WHAT TO PRODUCE. Go through the data and copy each line where the string "inthepro" appears.

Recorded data

◆ ◆ ◆

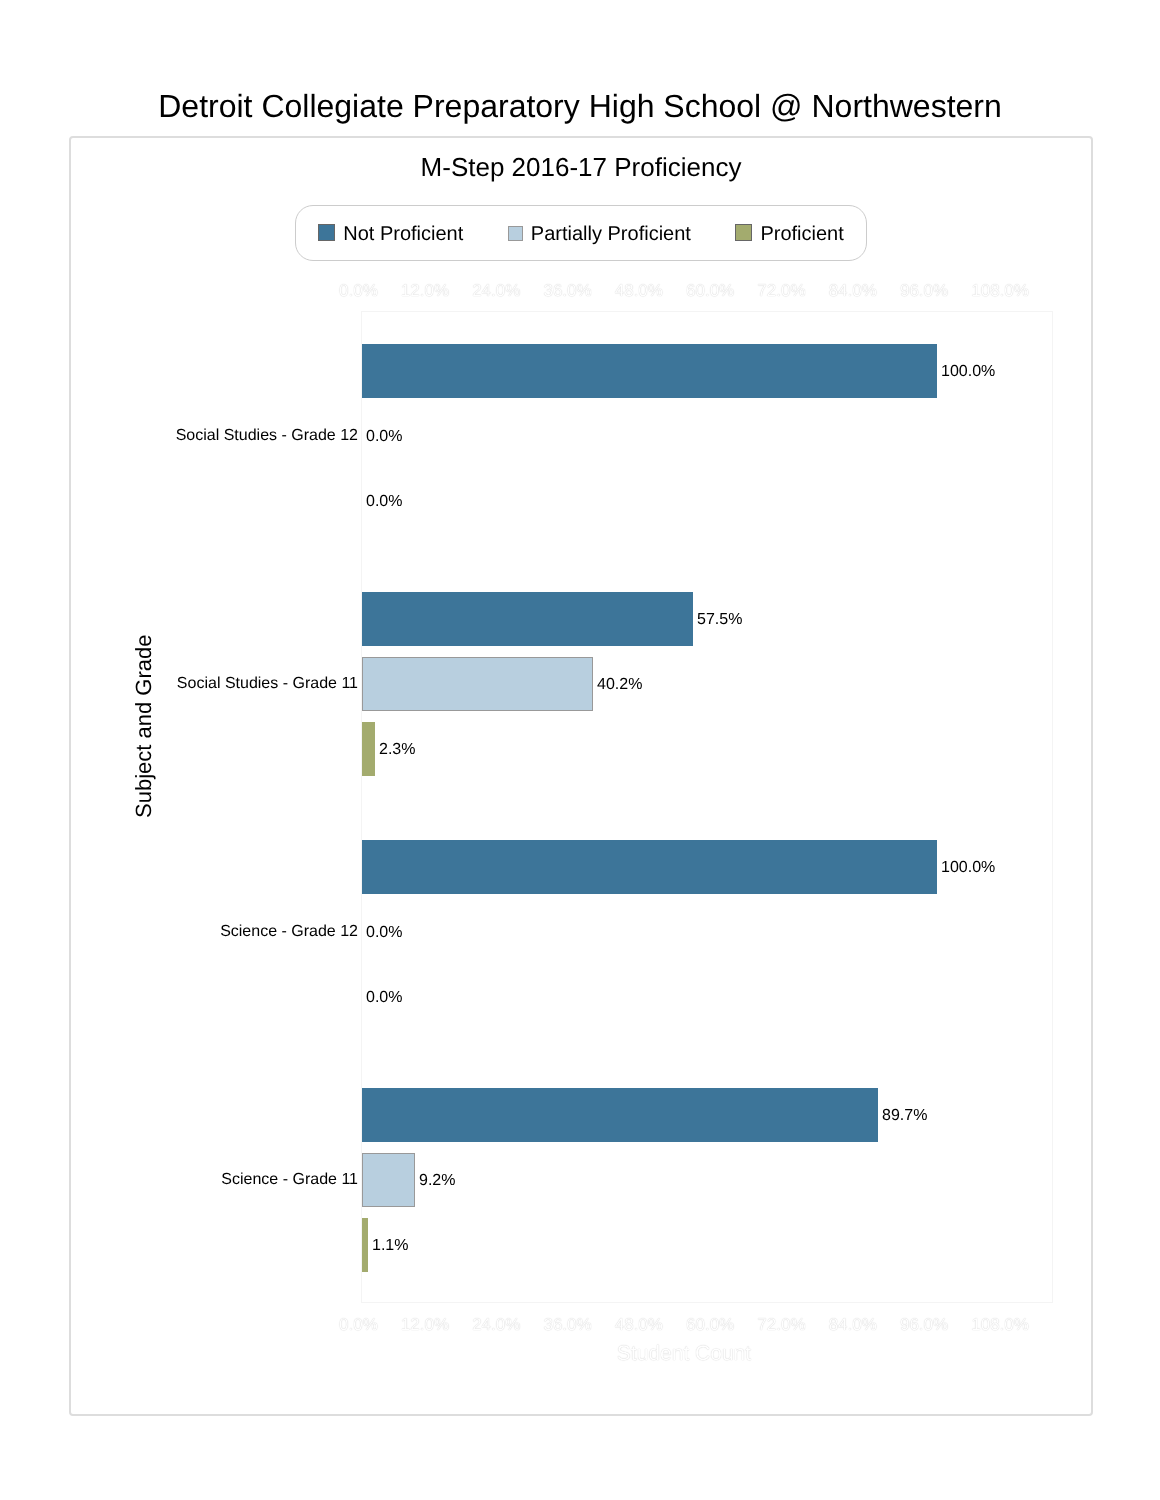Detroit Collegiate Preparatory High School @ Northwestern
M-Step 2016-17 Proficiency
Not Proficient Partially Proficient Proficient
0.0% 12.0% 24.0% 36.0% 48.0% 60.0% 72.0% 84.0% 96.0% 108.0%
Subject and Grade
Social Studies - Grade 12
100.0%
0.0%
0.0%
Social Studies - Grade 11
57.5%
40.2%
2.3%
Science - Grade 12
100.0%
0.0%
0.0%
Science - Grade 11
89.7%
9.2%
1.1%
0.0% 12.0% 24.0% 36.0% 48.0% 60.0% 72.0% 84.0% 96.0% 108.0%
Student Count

◆ ◆ ◆

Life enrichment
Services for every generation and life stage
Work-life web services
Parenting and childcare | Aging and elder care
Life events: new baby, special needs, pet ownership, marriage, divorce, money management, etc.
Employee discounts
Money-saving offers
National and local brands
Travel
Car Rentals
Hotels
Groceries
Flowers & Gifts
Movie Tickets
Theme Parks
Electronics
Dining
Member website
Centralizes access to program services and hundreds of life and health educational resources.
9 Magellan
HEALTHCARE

◆ ◆ ◆

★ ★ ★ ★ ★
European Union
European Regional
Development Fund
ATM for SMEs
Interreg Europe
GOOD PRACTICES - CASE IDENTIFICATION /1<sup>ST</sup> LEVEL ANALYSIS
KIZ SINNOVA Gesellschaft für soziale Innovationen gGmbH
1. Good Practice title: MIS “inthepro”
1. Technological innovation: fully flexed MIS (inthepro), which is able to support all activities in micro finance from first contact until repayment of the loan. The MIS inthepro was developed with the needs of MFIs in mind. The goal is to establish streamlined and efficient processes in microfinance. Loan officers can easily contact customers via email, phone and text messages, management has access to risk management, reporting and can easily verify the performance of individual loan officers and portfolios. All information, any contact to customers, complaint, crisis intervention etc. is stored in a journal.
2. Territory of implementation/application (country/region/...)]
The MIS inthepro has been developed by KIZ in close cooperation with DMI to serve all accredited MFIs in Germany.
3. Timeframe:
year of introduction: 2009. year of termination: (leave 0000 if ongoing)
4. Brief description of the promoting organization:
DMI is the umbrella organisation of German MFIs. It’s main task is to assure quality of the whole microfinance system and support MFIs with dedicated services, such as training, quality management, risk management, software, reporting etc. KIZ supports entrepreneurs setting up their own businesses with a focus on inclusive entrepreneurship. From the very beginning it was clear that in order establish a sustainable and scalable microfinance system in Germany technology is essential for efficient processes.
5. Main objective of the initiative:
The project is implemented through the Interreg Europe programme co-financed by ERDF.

◆ ◆ ◆

YOUR RESPONSE.
1. Good Practice title: MIS “inthepro”
1. Technological innovation: fully flexed MIS (inthepro), which is able to support all activities in micro finance from first contact until repayment of the loan. The MIS inthepro was developed with the needs of MFIs in mind. The goal is to establish streamlined and efficient processes in microfinance. Loan officers can easily contact customers via email, phone and text messages, management has access to risk management, reporting and can easily verify the performance of individual loan officers and portfolios. All information, any contact to customers, complaint, crisis intervention etc. is stored in a journal.
The MIS inthepro has been developed by KIZ in close cooperation with DMI to serve all accredited MFIs in Germany.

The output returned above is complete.